Un popolo eletto che ha subìto molto dalla Storia. Gli israeliani hanno vissuto la sofferenza il dolore sulla loro pelle, ma l’interconnessione con i palestinesi non c’è.

«Perché dietro tutto quello che sta accadendo c’è soprattutto un’opera di colonizzazione dalla quale nasce una colonia insediativa e la rimozione di un popolo. È un processo di negazione quasi psicopatologico che ha bisogno di trovare argini. Non li ha trovati nel diritto internazionale, ma nelle università si possono mostrare i tanti altri strumenti che ci sono. Qui non si tratta di dire chi ha ragione tra due litiganti, si tratta di fermare la pazzia totale perché dietro l’attacco a Gaza – che ormai non si sa più bene come chiamare per il livello di devastazione e per il trattamento di uomini, bambini e donne – non ci sono progetti di futuro se non quello di disumanizzazione continua. L’anniversario della Nakba, cioè del disastro del 1948, continua a essere attualizzato per i palestinesi così come continua a essere attualizzato il concetto che la vita quotidiana dei palestinesi sia un dover non esserci più o un doversene andare».

Qual è il prossimo passo dopo questo appello?

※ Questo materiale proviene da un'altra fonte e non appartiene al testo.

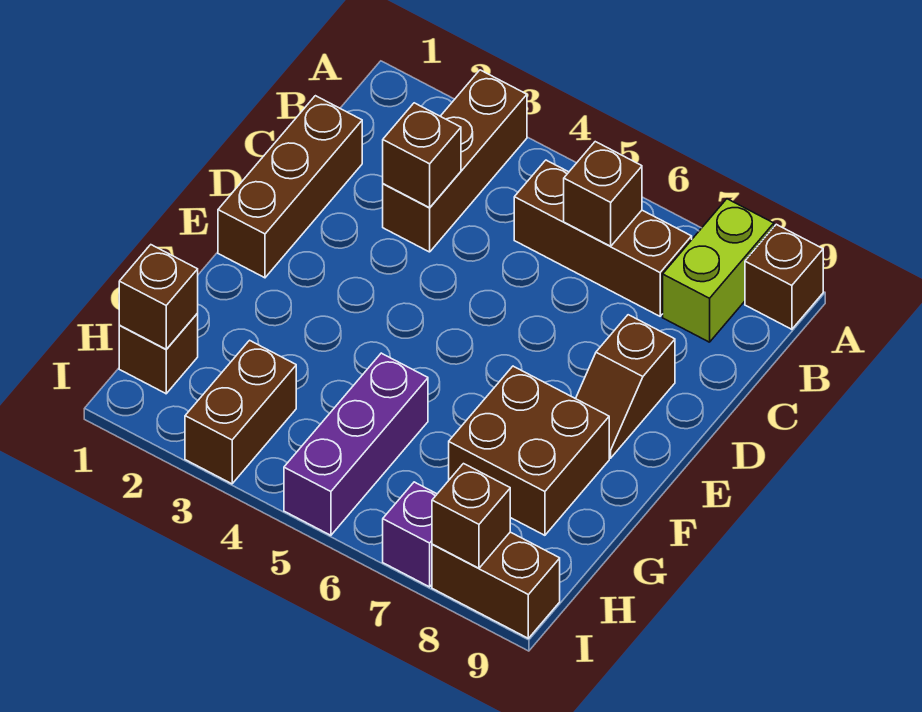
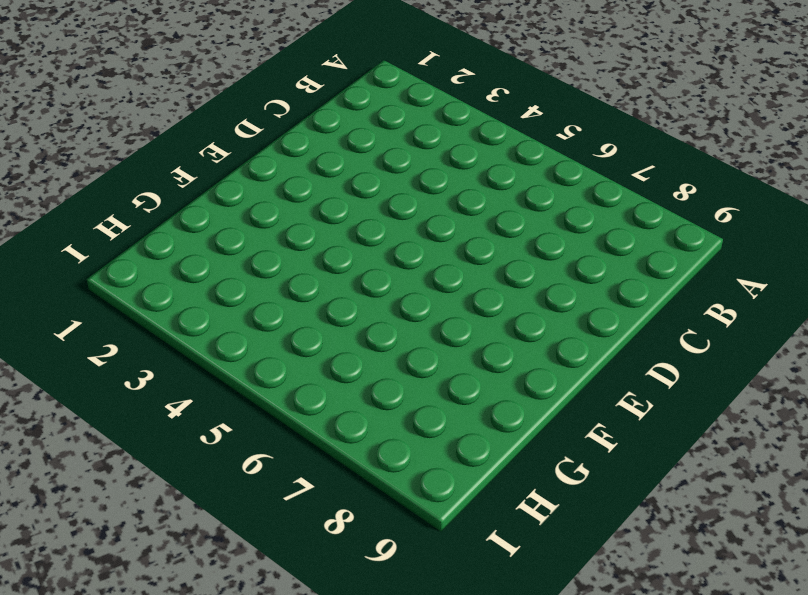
none -> brown brick A3:C3 level 1
none -> lime brick A8:B8 level 1
none -> brown brick A9 level 1

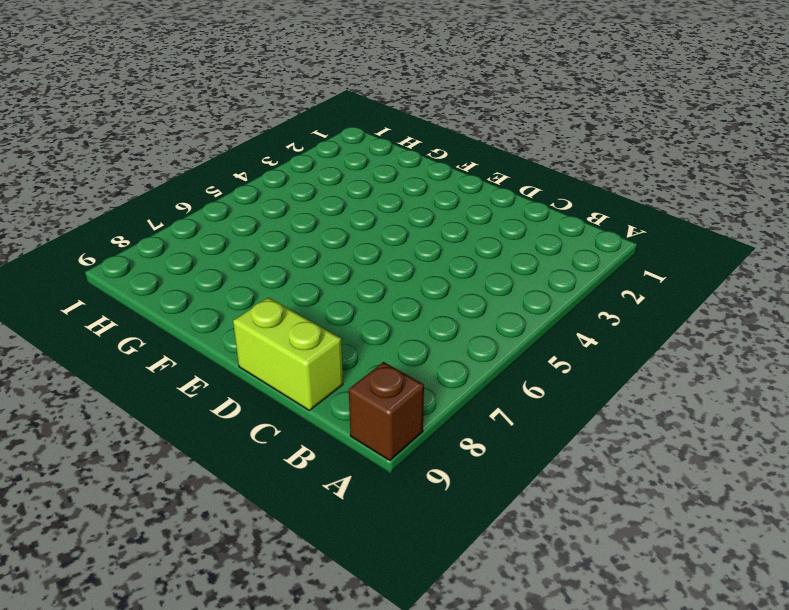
lime brick C9:D9 level 1 -> lime brick A8:B8 level 1
none -> brown brick A3:C3 level 1
none -> brown brick B5:B7 level 1
none -> brown brick C1:E1 level 1

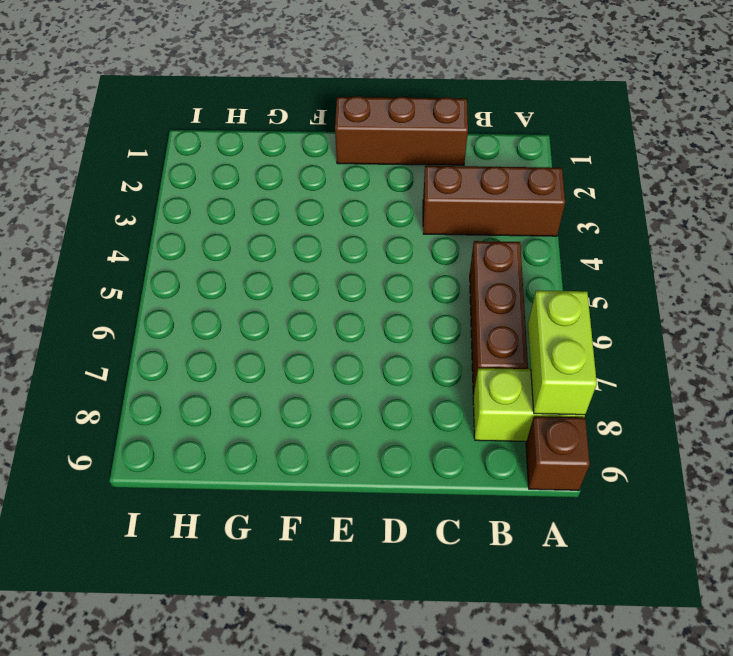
lime brick A7:A8 level 2 -> none
none -> brown slope D8:E8 level 1 top D
none -> brown brick F7:G8 level 1
none -> purple brick G5:I5 level 1

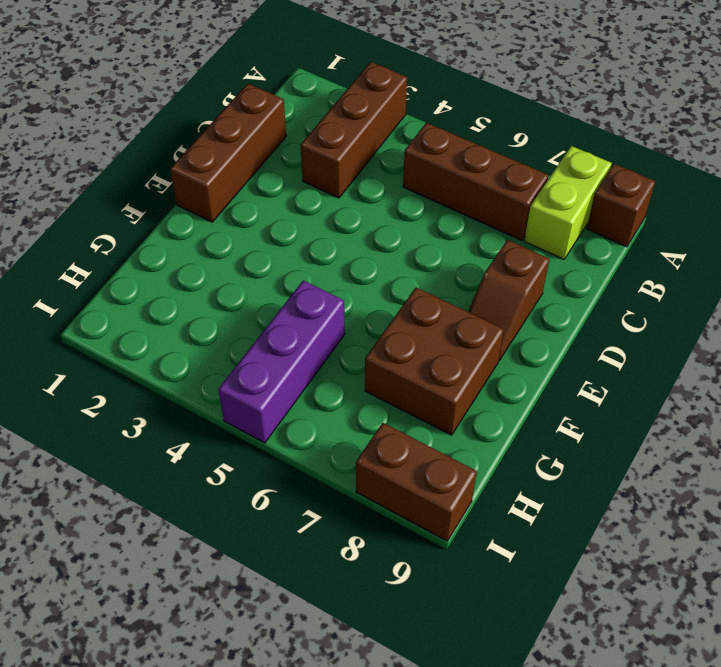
none -> brown brick H1 level 1
none -> brown brick H3:I3 level 1
none -> purple brick I7 level 1

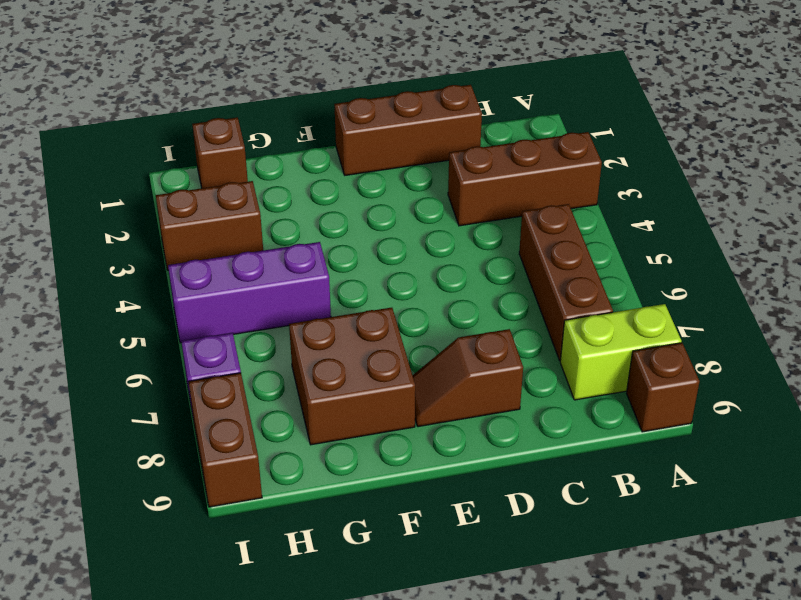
none -> brown brick B6 level 2
none -> brown brick C3 level 2
none -> brown brick H1 level 2

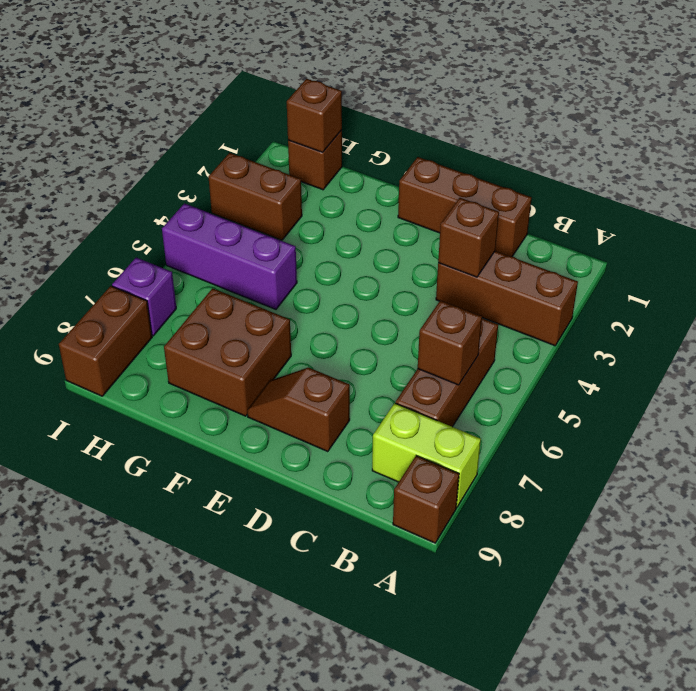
none -> brown brick I8 level 2

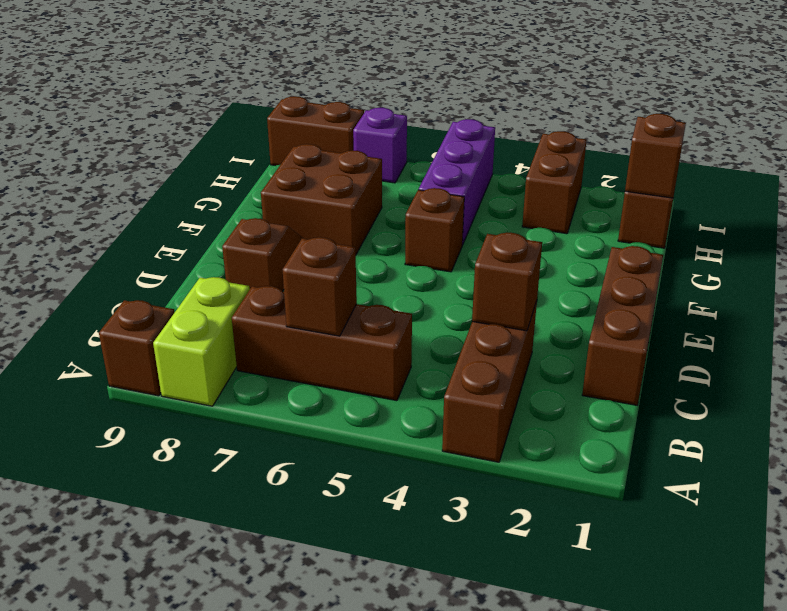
brown brick F5 level 1 -> brown brick I8 level 2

«Avviare un dibattito in una dimensione pubblica e politica come stanno facendo tantissimi studenti nelle università italiane e non, per fare pressione sulle istituzioni e per boicottare gli accordi sia militari che con le università israeliane. È una protesta, e le proteste comportano dei sacrifici. La questione del boicottaggio è sempre una scelta difficile, ma è tattica rispetto al momento in cui si è, almeno finché non si fermerà l’attacco che sta rendendo inabitabile de facto Gaza e verranno ristabilite le basi per la vita nei territori fortemente sotto attacco dai coloni. Vorremmo fare pressione, come sta accadendo a livello internazionale, per esprimere la nostra critica in forma generativa, fare quello che la filosofa Judith Butler chiamava la “forza della nonviolenza”».

In questo vostro percorso pensate di affiancarvi, di sostenere o di supportare in qualche modo la protesta degli studenti?

«Rispetto alla protesta degli studenti, il nostro appello è sia parallelo che di supporto: parallelo perché noi ci appelliamo ai lavoratori, a chi lavora o guarda il mondo attraverso l’antropologia. Ovviamente è anche connesso alle proteste degli studenti che stanno occupando spazi pubblici nelle università. La sottoscrizione a questo appello è aperta a tutti, a studenti, docenti, universitari e non, del mondo antropologico, per mostrare che il sapere non è sconnesso da posizioni politiche ed etiche, chiuso in una scienza pura, ma come il caso citato nell’appello sul Vietnam, interpella il lavoro che facciamo e crea anche ponti e proteste generativi».